Makes sense to me as well

How would it be enforced that the partial transactions were only sent to the nodes that satisfy the requirements?

You (as a node) can enforce it, and nodes who you send it to can enforce it if they want to - you can’t prevent them from leaking information, but you can choose who you send to in the first place (so this kind of information flow control requires trust, but you still have choice).


Could we even remove AllowAny and do that via the All ID and AllowOnly, or does that necessarily introduce overhead?

Maybe the All ID should be hardcoded and canonical, s.t. we don’t need to call into cryptographic operations.

Ah I see what you mean - yeah, that might work.

1 Like


Thinking about IFC for routing, scalars could come in handy, e.g. to express ranked preferences for relay nodes.

IFC enforcement

Do I understand correctly that we assume at least honest-but-curious or trusted agents for the IFC?

Then for PTX or Intents we can as @isheff mentioned not prevent forwarding to 3rd parties, but we could enforce signature checks, s.t. 3rd parties could use intents as side information, but PTX that were solved at unintended solver or so would not be able to be validated.
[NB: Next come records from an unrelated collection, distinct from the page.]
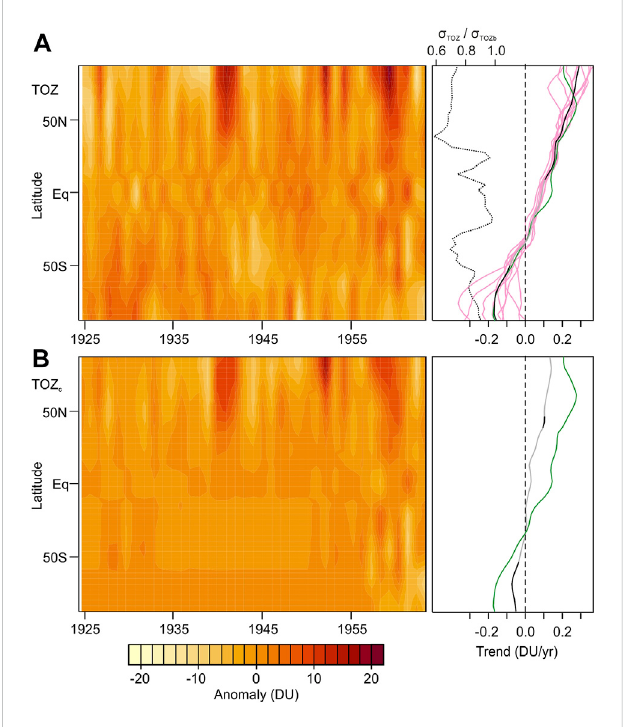
FIGURE 6 Anomalies of ensemble mean annual means of TOZ (A) and TOZ c . (B) Right: linear trends per latitude for the corresponding datasets over the 1924 – 1963 period (non-signi fi cant ( p = 0.05) in grey, signi fi cant in black,andindividualmembersforTOZinpink).TrendsforTOZ b are shown in green in both the panels. The dashed line in the upper right panelindicatesthereductionintheensemblespreadofthetrendinTOZ as compared to the prior TOZ b .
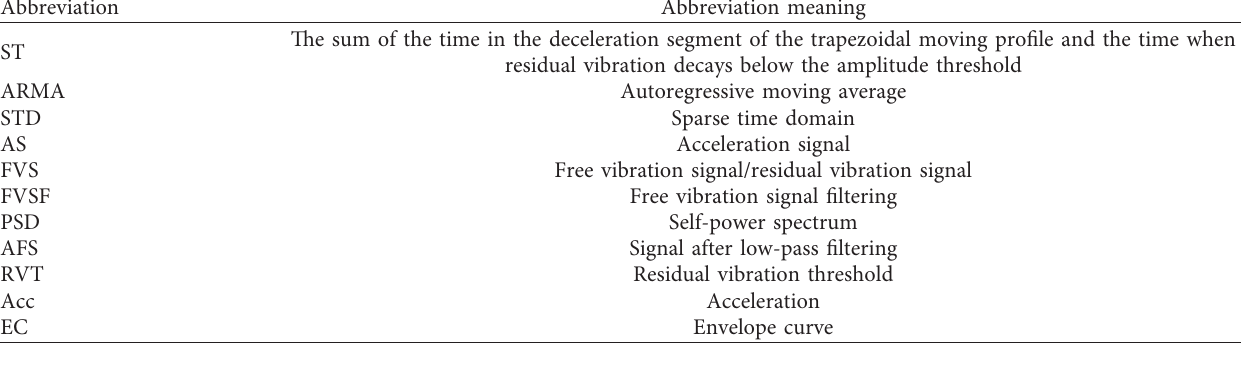
Table 1: Abbreviation description.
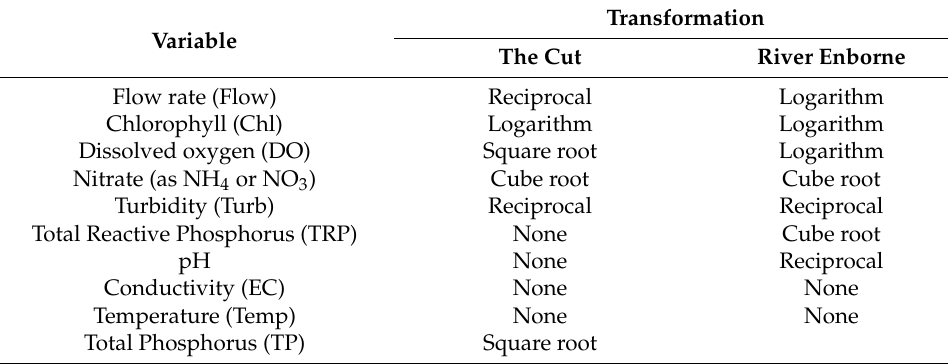
Table 2. Transformation of variables in each catchment. Transformation Variable The Cut River Enborne Flow rate (Flow) Reciprocal Logarithm Chlorophyll (Chl) Logarithm Logarithm Dissolved oxygen (DO) Square root Logarithm Nitrate (as NH 4 or NO 3 ) Cube root Cube root Turbidity (Turb) Reciprocal Reciprocal Total Reactive Phosphorus (TRP) None Cube root pH None Reciprocal Conductivity (EC) None None Temperature (Temp) None None Total Phosphorus (TP) Square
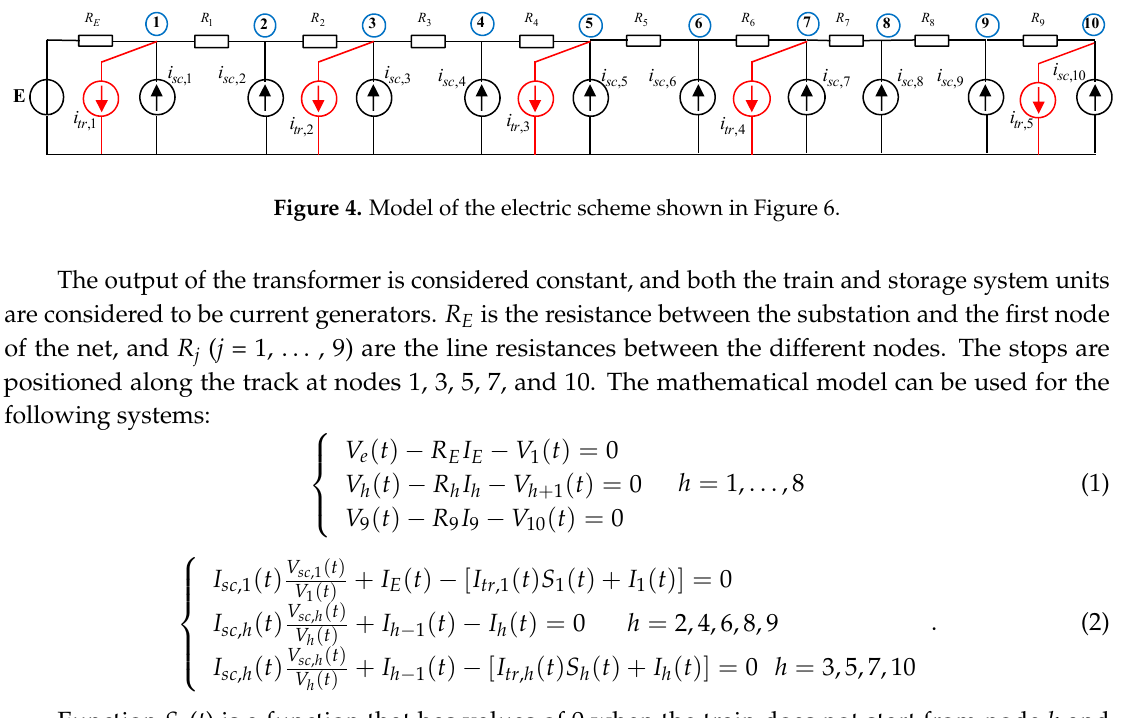
Figure 3. Electric layout of the railway power system for the considered track: integration of photovoltaic modules and of storage systems in the circuit.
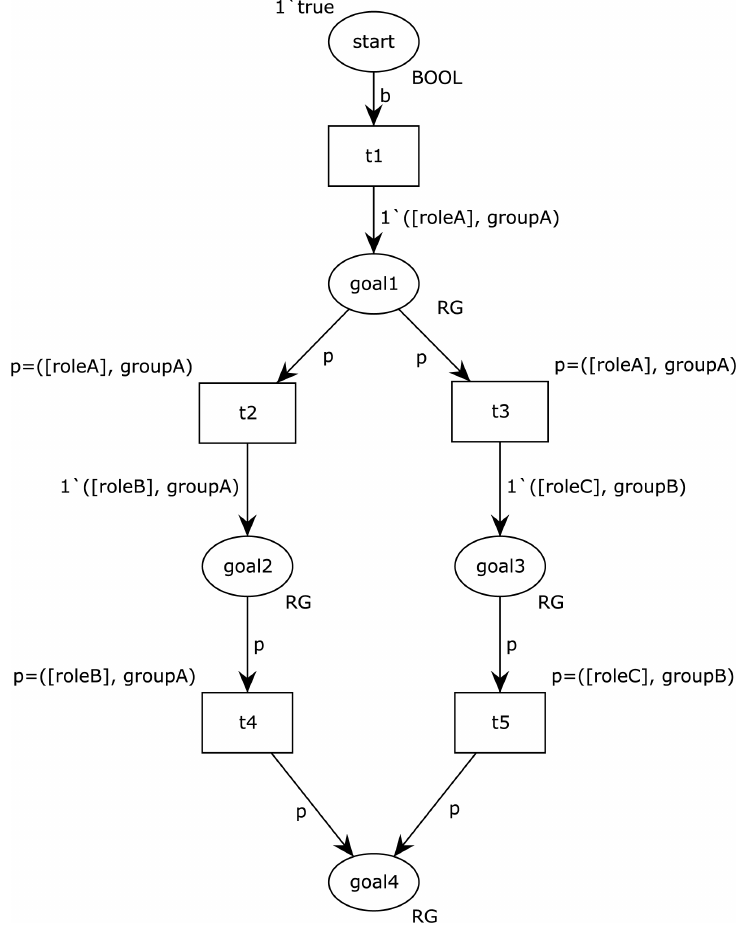
Figure 7. Example of a CPN with all elements of CPN4M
Do we see this as part of IFC or just as belonging to the realm of PTX predicates (implemented as ephemeral resource logics, I presume)?


We should work this out in more detail (probably as part of the next version of the RM report).

I am not sure if it’s correct to see this as part of information flow control, since it isn’t actually controlling information flow, but rather expressing boundary conditions on settlement - it’s more of an “intent flow” control mechanism than an information flow control one. The two choices may often be aligned (e.g. only solvers whose signatures would be valid should be able to see the intent); in principle they don’t have to be, but it seems odd to send intents to solvers who couldn’t solve them anyways. I haven’t fully thought through this though, and there may be reasons why one would want to do that.

In an analogy to Unix permissions which may or may not be helpful, information flow control is like a read permission and signature checks for settlement is like an execute permission.